Think about it – to enforce a geographical boundary, the US is using tools that contribute to the ongoing erasure of geography; meanwhile, non-citizens on the other side of the globe do work that a citizen would need to be security-screened for… and do it for free, or for kudos. What does being a citizen actually mean, beyond defining who you pay your taxes to? Where does citizenship actually take place – on the ground, in our own minds, or in the network of mutual assumptions that we call society?

Isn’t it possible that one day that one way to cross the conceptual border of the US and become a citizen thereof would be to have spent a considerable amount of time and effort ensuring that other people didn’t cross the geographical border?

[26/03/09 – Note: it has been brought to my attention that the term ‘wetback’ is a lot more fundamentally racist than I – unused to some of the subtleties of US slang – initially thought; had I thought it referred to anything more than person who attempts to cross the Rio Grande, I wouldn’t have used it, and I’d like to apologise for any offence caused.]

Could Mexican narco-terrorism produce a massive open-source insurgency?

The news is full of the escalating war between Mexican drug traffickers and that country’s government, and it’s not a pretty picture – especially not for Mexico’s more northerly states and cities.

But what if the problems could spill over? Apparently they already have – there are claims that Canadian gang violence is connected to the Mexican situation, as is often the way with complex illicit supply chains.

John Robb hypothesises that it wouldn’t take much to spark an open-source insurgency in the region – one that could turn the northern states of Mexico and the southern states of the US into a no-go zone for the military forces of either country.

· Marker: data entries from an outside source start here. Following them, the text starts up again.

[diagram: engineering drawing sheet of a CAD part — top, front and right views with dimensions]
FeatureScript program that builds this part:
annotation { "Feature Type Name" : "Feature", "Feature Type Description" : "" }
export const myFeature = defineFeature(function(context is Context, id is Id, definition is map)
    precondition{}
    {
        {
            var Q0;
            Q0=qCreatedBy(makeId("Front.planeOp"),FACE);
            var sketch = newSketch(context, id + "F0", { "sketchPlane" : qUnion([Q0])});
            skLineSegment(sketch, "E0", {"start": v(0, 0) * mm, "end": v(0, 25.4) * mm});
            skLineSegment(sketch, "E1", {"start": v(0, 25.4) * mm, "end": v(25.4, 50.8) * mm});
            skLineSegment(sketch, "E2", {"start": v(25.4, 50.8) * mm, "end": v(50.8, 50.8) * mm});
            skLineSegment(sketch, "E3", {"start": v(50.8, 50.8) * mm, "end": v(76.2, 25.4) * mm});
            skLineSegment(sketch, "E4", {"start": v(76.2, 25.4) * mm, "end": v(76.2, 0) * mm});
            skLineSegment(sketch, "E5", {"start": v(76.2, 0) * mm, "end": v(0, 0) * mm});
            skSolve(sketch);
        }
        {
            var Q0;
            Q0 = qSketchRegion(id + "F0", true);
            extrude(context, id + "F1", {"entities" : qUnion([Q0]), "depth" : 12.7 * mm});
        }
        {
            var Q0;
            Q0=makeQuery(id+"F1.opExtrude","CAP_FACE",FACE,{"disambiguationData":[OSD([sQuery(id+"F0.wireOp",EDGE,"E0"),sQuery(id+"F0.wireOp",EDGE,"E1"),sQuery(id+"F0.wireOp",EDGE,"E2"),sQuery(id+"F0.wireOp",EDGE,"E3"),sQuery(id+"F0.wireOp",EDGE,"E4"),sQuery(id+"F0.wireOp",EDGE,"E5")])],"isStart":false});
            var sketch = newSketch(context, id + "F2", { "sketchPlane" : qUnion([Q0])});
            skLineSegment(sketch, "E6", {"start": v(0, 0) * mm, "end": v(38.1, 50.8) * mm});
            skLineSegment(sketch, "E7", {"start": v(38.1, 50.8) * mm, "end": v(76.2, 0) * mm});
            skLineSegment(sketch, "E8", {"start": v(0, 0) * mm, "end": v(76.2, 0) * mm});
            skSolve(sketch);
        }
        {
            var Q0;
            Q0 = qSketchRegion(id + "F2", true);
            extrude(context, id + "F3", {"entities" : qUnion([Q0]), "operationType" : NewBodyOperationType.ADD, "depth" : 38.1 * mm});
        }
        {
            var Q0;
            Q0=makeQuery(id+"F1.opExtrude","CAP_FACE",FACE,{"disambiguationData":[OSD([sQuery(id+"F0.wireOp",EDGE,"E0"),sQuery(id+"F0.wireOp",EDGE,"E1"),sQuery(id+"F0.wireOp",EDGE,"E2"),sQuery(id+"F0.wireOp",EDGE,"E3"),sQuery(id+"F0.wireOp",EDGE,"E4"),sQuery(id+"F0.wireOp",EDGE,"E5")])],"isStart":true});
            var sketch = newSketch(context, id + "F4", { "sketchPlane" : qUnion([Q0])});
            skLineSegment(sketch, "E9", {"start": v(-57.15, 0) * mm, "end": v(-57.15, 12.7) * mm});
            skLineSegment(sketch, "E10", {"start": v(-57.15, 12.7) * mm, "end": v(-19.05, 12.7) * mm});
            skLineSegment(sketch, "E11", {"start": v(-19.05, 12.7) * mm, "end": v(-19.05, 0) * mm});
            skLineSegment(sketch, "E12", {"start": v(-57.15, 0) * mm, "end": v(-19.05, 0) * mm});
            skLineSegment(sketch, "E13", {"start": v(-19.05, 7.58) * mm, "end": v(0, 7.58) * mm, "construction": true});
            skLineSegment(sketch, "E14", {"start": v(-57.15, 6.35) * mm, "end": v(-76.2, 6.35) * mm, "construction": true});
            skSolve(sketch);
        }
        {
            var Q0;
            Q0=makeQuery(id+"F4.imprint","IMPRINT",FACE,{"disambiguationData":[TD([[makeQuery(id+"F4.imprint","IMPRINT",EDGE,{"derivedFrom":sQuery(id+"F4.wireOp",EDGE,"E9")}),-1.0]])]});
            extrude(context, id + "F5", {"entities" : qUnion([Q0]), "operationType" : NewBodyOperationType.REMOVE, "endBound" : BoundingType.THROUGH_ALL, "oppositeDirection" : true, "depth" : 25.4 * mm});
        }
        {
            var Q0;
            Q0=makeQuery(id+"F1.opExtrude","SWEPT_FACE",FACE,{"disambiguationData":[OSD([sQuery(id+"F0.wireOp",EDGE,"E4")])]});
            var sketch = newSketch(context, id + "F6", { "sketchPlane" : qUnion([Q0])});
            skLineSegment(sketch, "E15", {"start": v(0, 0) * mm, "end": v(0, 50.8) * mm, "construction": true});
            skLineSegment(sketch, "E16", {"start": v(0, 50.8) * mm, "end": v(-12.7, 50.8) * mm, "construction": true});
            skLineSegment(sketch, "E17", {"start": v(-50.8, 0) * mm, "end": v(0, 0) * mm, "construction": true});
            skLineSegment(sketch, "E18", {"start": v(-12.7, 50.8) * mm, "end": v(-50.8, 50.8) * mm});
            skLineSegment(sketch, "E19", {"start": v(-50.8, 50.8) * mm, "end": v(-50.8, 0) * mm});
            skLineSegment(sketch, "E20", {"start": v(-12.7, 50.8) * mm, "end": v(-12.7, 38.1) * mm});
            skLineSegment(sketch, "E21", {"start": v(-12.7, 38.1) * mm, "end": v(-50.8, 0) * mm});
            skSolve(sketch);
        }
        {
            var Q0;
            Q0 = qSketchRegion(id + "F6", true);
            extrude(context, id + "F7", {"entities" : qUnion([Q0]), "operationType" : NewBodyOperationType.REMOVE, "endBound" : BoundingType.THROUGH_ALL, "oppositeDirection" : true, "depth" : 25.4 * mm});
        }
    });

By itself, it’s doubtful that a narco/smuggling open source insurgency could accomplish this goal, although it would make a very good run at it (particularly given the declining budgets of their opponents).  However, the prospects for successful achievement of the plausible promise would radically improve  if the coming global depression drives

  • the creation of new violent groups — new primary loyalties formed from fear, revenge, and necessity — and
  • the economic deprivation necessary for a vibrant bazaar of violence — this is a marketplace that forms when, due to a need to purchase food and shelter, there is an endless pool of people willing to kill for a couple hundred bucks.

It’s not really that implausible an idea, and an illustration of the way that nation-state borders are being broken down by modern technology, economics and realpolitik.

When a nation can’t control an insurgency at this sort of scale, what will that do for its credibilty among its more stable neighbours?